_Task objective_: Line by line, copy all of the data exactly.

_Exercise input_:
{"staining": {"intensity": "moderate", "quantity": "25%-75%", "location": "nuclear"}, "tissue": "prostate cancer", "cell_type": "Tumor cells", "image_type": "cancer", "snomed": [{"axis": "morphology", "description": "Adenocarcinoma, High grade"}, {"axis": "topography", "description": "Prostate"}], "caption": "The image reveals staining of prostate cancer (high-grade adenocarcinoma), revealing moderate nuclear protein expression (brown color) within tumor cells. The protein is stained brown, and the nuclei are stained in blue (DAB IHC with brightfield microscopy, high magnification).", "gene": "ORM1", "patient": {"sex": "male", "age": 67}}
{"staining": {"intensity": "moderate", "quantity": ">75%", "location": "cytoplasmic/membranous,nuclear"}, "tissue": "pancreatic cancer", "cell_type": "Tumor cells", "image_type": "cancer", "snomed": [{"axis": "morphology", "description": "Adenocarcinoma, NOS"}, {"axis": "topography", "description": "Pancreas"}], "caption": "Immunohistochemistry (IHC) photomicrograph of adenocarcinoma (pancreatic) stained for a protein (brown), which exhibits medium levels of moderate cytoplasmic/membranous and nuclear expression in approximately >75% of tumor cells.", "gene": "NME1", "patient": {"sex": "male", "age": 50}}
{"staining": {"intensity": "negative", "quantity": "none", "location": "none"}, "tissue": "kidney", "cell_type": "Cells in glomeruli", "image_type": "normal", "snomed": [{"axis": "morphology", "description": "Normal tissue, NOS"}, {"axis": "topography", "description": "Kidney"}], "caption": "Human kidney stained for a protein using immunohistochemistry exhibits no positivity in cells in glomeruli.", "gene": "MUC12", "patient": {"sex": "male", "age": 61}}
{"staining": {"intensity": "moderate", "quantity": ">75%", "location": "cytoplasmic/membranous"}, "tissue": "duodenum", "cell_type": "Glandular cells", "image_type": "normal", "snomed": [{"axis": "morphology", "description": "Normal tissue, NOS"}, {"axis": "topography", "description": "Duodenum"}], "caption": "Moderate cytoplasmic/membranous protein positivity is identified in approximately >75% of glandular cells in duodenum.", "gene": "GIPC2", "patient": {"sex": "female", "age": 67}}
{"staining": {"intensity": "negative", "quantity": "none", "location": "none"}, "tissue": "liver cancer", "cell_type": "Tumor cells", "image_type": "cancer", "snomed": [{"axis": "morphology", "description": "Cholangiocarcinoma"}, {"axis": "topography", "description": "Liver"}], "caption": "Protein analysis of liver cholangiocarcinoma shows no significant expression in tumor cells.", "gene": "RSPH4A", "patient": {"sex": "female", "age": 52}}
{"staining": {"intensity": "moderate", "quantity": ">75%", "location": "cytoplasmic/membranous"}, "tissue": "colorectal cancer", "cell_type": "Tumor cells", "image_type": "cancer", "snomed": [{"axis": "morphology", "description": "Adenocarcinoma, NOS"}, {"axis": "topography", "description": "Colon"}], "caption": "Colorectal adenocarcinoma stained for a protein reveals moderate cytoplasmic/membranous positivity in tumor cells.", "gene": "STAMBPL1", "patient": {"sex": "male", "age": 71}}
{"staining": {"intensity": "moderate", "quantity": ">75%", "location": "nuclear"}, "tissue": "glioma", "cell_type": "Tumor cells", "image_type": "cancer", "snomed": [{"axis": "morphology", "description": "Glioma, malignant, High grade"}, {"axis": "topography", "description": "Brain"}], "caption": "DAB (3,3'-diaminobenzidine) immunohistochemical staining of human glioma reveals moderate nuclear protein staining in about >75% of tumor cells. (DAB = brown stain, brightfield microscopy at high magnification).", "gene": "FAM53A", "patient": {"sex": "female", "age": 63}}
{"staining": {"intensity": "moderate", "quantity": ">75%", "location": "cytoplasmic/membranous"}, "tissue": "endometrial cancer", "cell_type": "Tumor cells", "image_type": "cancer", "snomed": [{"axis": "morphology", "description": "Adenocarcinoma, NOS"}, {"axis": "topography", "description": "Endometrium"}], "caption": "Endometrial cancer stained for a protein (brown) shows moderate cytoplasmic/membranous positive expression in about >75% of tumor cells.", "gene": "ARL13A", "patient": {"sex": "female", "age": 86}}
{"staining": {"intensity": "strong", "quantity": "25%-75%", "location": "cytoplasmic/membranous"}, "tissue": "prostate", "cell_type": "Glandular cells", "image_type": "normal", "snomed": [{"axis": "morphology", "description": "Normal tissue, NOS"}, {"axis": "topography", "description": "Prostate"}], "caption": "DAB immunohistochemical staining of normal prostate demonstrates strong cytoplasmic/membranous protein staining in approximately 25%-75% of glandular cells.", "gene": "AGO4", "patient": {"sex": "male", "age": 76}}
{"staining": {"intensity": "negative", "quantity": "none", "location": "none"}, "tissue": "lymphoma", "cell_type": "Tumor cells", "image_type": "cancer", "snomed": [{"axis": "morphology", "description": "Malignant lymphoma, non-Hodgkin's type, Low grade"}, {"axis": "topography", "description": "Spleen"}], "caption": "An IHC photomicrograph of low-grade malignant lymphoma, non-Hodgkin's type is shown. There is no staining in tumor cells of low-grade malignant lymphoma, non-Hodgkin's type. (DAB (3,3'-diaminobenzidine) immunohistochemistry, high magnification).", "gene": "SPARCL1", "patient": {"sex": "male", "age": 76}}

_Result for this task_:
{"staining": {"intensity": "moderate", "quantity": "25%-75%", "location": "nuclear"}, "tissue": "prostate cancer", "cell_type": "Tumor cells", "image_type": "cancer", "snomed": [{"axis": "morphology", "description": "Adenocarcinoma, High grade"}, {"axis": "topography", "description": "Prostate"}], "caption": "The image reveals staining of prostate cancer (high-grade adenocarcinoma), revealing moderate nuclear protein expression (brown color) within tumor cells. The protein is stained brown, and the nuclei are stained in blue (DAB IHC with brightfield microscopy, high magnification).", "gene": "ORM1", "patient": {"sex": "male", "age": 67}}
{"staining": {"intensity": "moderate", "quantity": ">75%", "location": "cytoplasmic/membranous,nuclear"}, "tissue": "pancreatic cancer", "cell_type": "Tumor cells", "image_type": "cancer", "snomed": [{"axis": "morphology", "description": "Adenocarcinoma, NOS"}, {"axis": "topography", "description": "Pancreas"}], "caption": "Immunohistochemistry (IHC) photomicrograph of adenocarcinoma (pancreatic) stained for a protein (brown), which exhibits medium levels of moderate cytoplasmic/membranous and nuclear expression in approximately >75% of tumor cells.", "gene": "NME1", "patient": {"sex": "male", "age": 50}}
{"staining": {"intensity": "negative", "quantity": "none", "location": "none"}, "tissue": "kidney", "cell_type": "Cells in glomeruli", "image_type": "normal", "snomed": [{"axis": "morphology", "description": "Normal tissue, NOS"}, {"axis": "topography", "description": "Kidney"}], "caption": "Human kidney stained for a protein using immunohistochemistry exhibits no positivity in cells in glomeruli.", "gene": "MUC12", "patient": {"sex": "male", "age": 61}}
{"staining": {"intensity": "moderate", "quantity": ">75%", "location": "cytoplasmic/membranous"}, "tissue": "duodenum", "cell_type": "Glandular cells", "image_type": "normal", "snomed": [{"axis": "morphology", "description": "Normal tissue, NOS"}, {"axis": "topography", "description": "Duodenum"}], "caption": "Moderate cytoplasmic/membranous protein positivity is identified in approximately >75% of glandular cells in duodenum.", "gene": "GIPC2", "patient": {"sex": "female", "age": 67}}
{"staining": {"intensity": "negative", "quantity": "none", "location": "none"}, "tissue": "liver cancer", "cell_type": "Tumor cells", "image_type": "cancer", "snomed": [{"axis": "morphology", "description": "Cholangiocarcinoma"}, {"axis": "topography", "description": "Liver"}], "caption": "Protein analysis of liver cholangiocarcinoma shows no significant expression in tumor cells.", "gene": "RSPH4A", "patient": {"sex": "female", "age": 52}}
{"staining": {"intensity": "moderate", "quantity": ">75%", "location": "cytoplasmic/membranous"}, "tissue": "colorectal cancer", "cell_type": "Tumor cells", "image_type": "cancer", "snomed": [{"axis": "morphology", "description": "Adenocarcinoma, NOS"}, {"axis": "topography", "description": "Colon"}], "caption": "Colorectal adenocarcinoma stained for a protein reveals moderate cytoplasmic/membranous positivity in tumor cells.", "gene": "STAMBPL1", "patient": {"sex": "male", "age": 71}}
{"staining": {"intensity": "moderate", "quantity": ">75%", "location": "nuclear"}, "tissue": "glioma", "cell_type": "Tumor cells", "image_type": "cancer", "snomed": [{"axis": "morphology", "description": "Glioma, malignant, High grade"}, {"axis": "topography", "description": "Brain"}], "caption": "DAB (3,3'-diaminobenzidine) immunohistochemical staining of human glioma reveals moderate nuclear protein staining in about >75% of tumor cells. (DAB = brown stain, brightfield microscopy at high magnification).", "gene": "FAM53A", "patient": {"sex": "female", "age": 63}}
{"staining": {"intensity": "moderate", "quantity": ">75%", "location": "cytoplasmic/membranous"}, "tissue": "endometrial cancer", "cell_type": "Tumor cells", "image_type": "cancer", "snomed": [{"axis": "morphology", "description": "Adenocarcinoma, NOS"}, {"axis": "topography", "description": "Endometrium"}], "caption": "Endometrial cancer stained for a protein (brown) shows moderate cytoplasmic/membranous positive expression in about >75% of tumor cells.", "gene": "ARL13A", "patient": {"sex": "female", "age": 86}}
{"staining": {"intensity": "strong", "quantity": "25%-75%", "location": "cytoplasmic/membranous"}, "tissue": "prostate", "cell_type": "Glandular cells", "image_type": "normal", "snomed": [{"axis": "morphology", "description": "Normal tissue, NOS"}, {"axis": "topography", "description": "Prostate"}], "caption": "DAB immunohistochemical staining of normal prostate demonstrates strong cytoplasmic/membranous protein staining in approximately 25%-75% of glandular cells.", "gene": "AGO4", "patient": {"sex": "male", "age": 76}}
{"staining": {"intensity": "negative", "quantity": "none", "location": "none"}, "tissue": "lymphoma", "cell_type": "Tumor cells", "image_type": "cancer", "snomed": [{"axis": "morphology", "description": "Malignant lymphoma, non-Hodgkin's type, Low grade"}, {"axis": "topography", "description": "Spleen"}], "caption": "An IHC photomicrograph of low-grade malignant lymphoma, non-Hodgkin's type is shown. There is no staining in tumor cells of low-grade malignant lymphoma, non-Hodgkin's type. (DAB (3,3'-diaminobenzidine) immunohistochemistry, high magnification).", "gene": "SPARCL1", "patient": {"sex": "male", "age": 76}}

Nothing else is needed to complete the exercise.